More MA Insurer Audits Mean More Scrutiny on Providers

Modern Healthcare | By Lauren Berryman
 
Tougher audits of Medicare Advantage insurers could lead them to more stringently review the patient codes providers submit and the physician-enablement companies that help clinicians take on patient risk.
 
That may dampen the already cool market for value-based primary care startups and digital health businesses, and intensify contract disputes between insurers and companies such as Oak Street Health and Agilon Health, said Jason Silberberg, a partner at Frier Levitt’s healthcare litigation section and co-chair of the law firm’s value-based care litigation group.
 
“Medicare Advantage organizations are going to do whatever they can to try and offset the major losses they're going to take onto the providers,” said Silberberg, who primarily represents providers. “One way I could perceive that happening is them effectively pushing the fraud narrative on the providers.”
 
On Feb. 1, the Centers for Medicare and Medicaid Services is slated to finalize the Risk Adjustment Data Validation rule, which would increase the amount of overpayments Medicare Advantage insurers must return to the government. Private Medicare carriers generated an estimated $17 billion through overpayments last year, according to a report the Medicare Payment Advisory Commission, a federal expert panel that makes policy recommendations to Congress, issued this month.
 
The insurance industry is gearing up to fight the policy.
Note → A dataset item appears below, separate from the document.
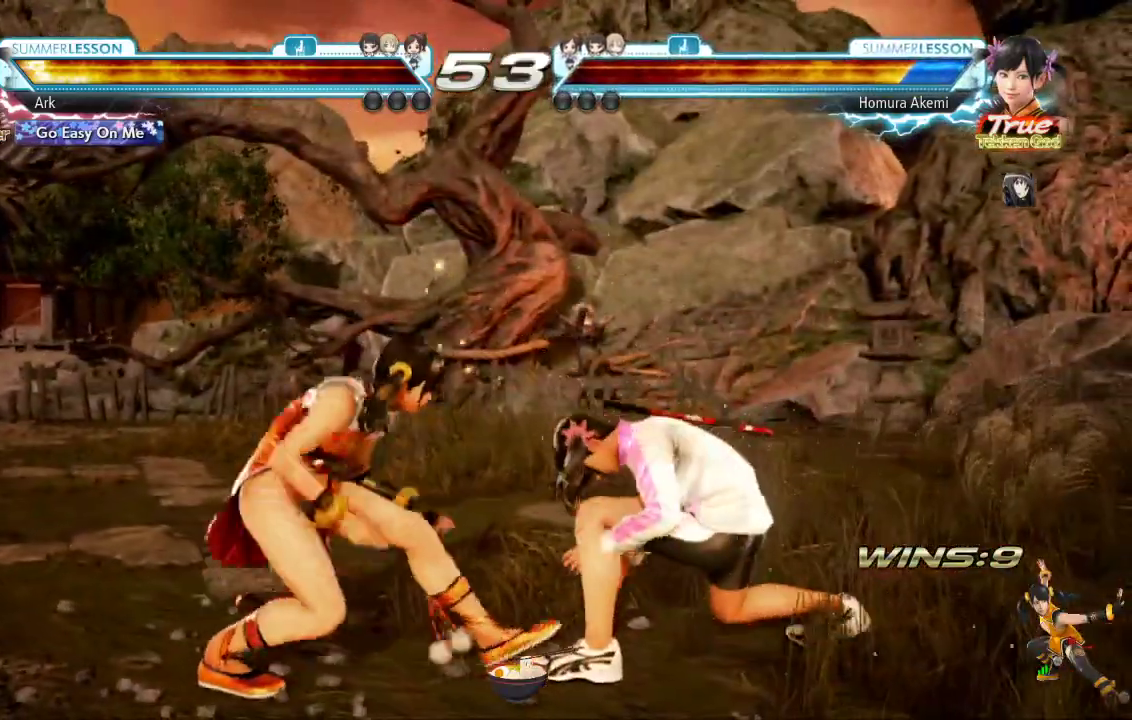
{"buttons": [], "left_stick": "center", "right_stick": "center", "events": [[84, "DPAD_LEFT", "up"], [117, "DPAD_LEFT", "down"], [234, "DPAD_LEFT", "up"], [267, "DPAD_DOWN", "down"], [367, "DPAD_DOWN", "up"], [417, "DPAD_LEFT", "down"], [501, "DPAD_LEFT", "up"]]}
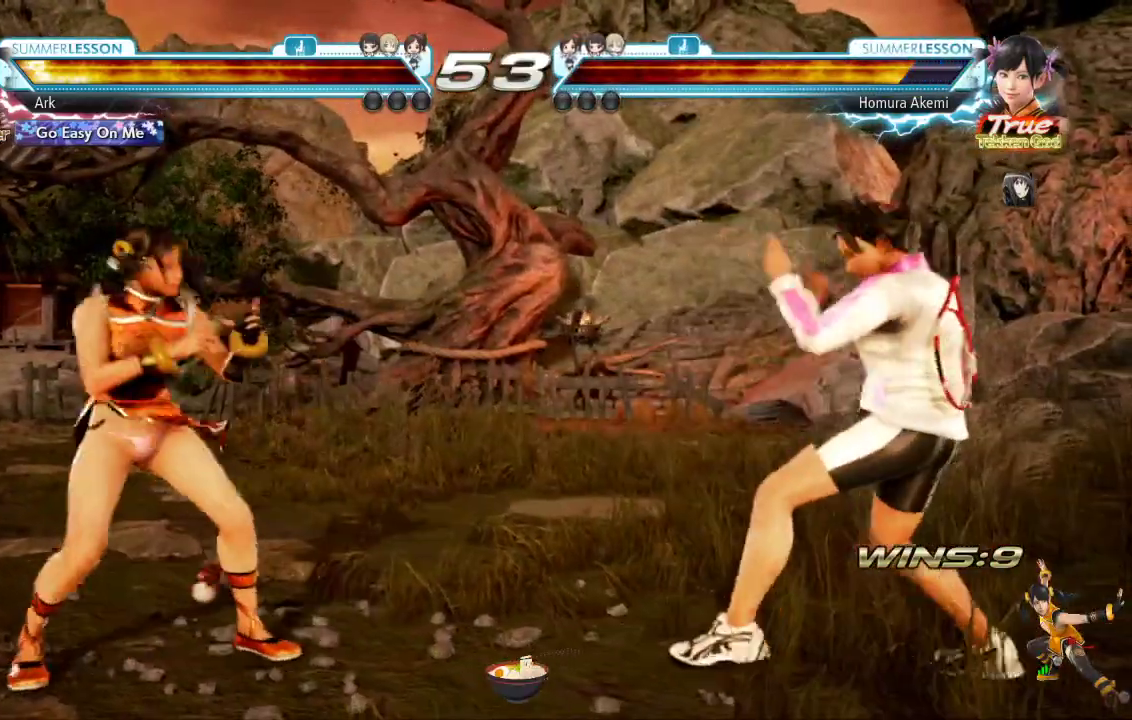
{"buttons": ["L1", "DPAD_LEFT"], "left_stick": "center", "right_stick": "center"}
Industry lobbying group AHIP, which declined to comment, reportedly would sue if the rule were enacted as-is. Medicare Advantage heavyweights Humana, CVS Health's Aetna and Centene have also signaled they would fight the regulation in court.
 
The Alliance of Community Health Plans called on CMS to reopen the comment period on the rule, which has been pending since 2018. “The comments that [CMS is] using for this rulemaking are now several years outdated and therefore require additional review and new consideration,” said Michael Bagel, associate vice president of public policy for the Alliance of Community Health Plans, a trade group for nonprofit insurers.
 
Insurers could ask a court to stay the regulation, which would delay implementation, Silberberg said. But the sue-to-stop strategy has not been successful so far, he said. The Supreme Court dealt the industry a blow in June when it declined to hear UnitedHealth Group’s challenge to a regulation that makes Medicare Advantage insurers liable for False Claims Act lawsuits when they fail to return overpayments. That opened the door to more Justice Department lawsuits against Medicare Advantage carriers—and providers.
 
Companies such as Oak Street Health and Agilon Health bear the greatest legal and financial risk if the Medicare Advantage audit process changes, Silberberg said.
 
Insurers typically pay these risk-bearing providers flat, monthly rates to cover members’ anticipated expenses. Providers that take care of sicker patients, and document more risk codes, receive higher capitated rates. These companies therefore have a financial incentive to capture as many codes as possible, and potentially to exaggerate patient conditions, Silberberg said. Insurers that ink shared savings agreements with these companies often also dispense bonuses when they help reach savings targets.